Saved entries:
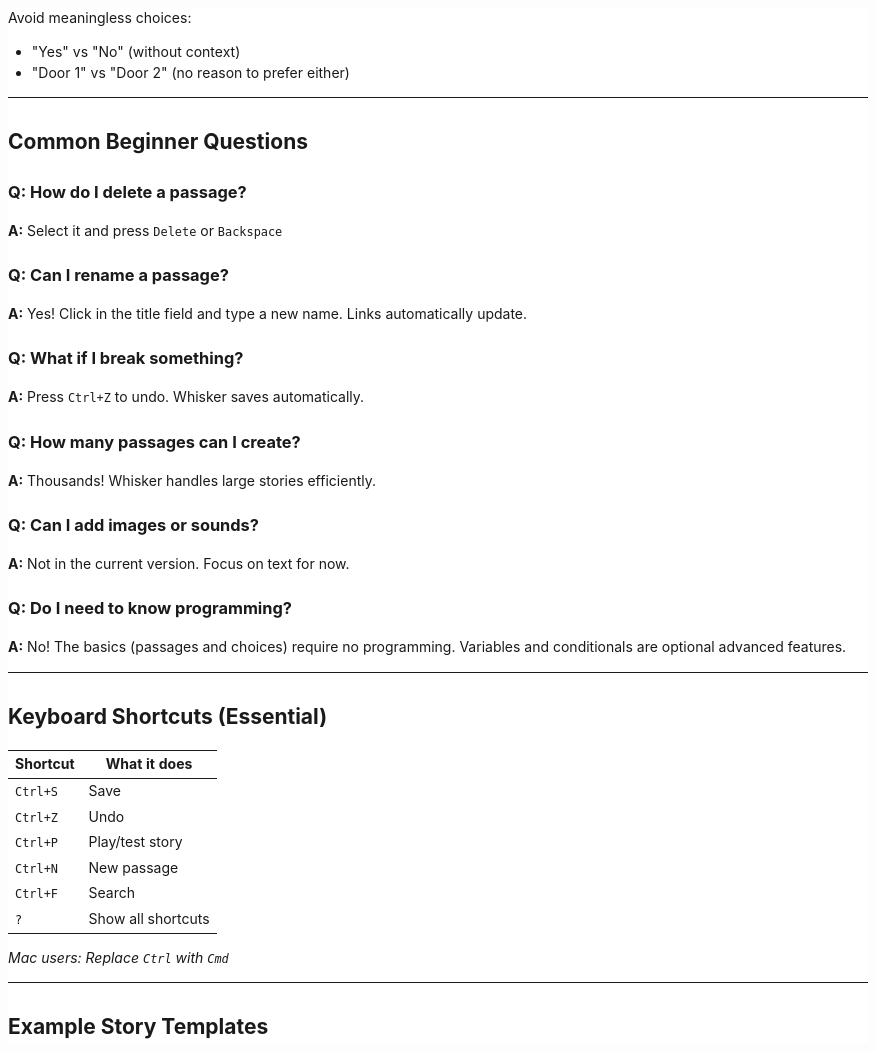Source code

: Avoid meaningless choices:
- "Yes" vs "No" (without context)
- "Door 1" vs "Door 2" (no reason to prefer either)

---

## Common Beginner Questions

### Q: How do I delete a passage?
**A:** Select it and press `Delete` or `Backspace`

### Q: Can I rename a passage?
**A:** Yes! Click in the title field and type a new name. Links automatically update.

### Q: What if I break something?
**A:** Press `Ctrl+Z` to undo. Whisker saves automatically.

### Q: How many passages can I create?
**A:** Thousands! Whisker handles large stories efficiently.

### Q: Can I add images or sounds?
**A:** Not in the current version. Focus on text for now.

### Q: Do I need to know programming?
**A:** No! The basics (passages and choices) require no programming. Variables and conditionals are optional advanced features.

---

## Keyboard Shortcuts (Essential)

| Shortcut | What it does |
|----------|--------------|
| `Ctrl+S` | Save |
| `Ctrl+Z` | Undo |
| `Ctrl+P` | Play/test story |
| `Ctrl+N` | New passage |
| `Ctrl+F` | Search |
| `?` | Show all shortcuts |

*Mac users: Replace `Ctrl` with `Cmd`*

---

## Example Story Templates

▶ **Work instructions**: Show each line of the records that contains the string "Ctrl", copying every such line in full.

▶ **Task solution**:
**A:** Press `Ctrl+Z` to undo. Whisker saves automatically.
| `Ctrl+S` | Save |
| `Ctrl+Z` | Undo |
| `Ctrl+P` | Play/test story |
| `Ctrl+N` | New passage |
| `Ctrl+F` | Search |
*Mac users: Replace `Ctrl` with `Cmd`*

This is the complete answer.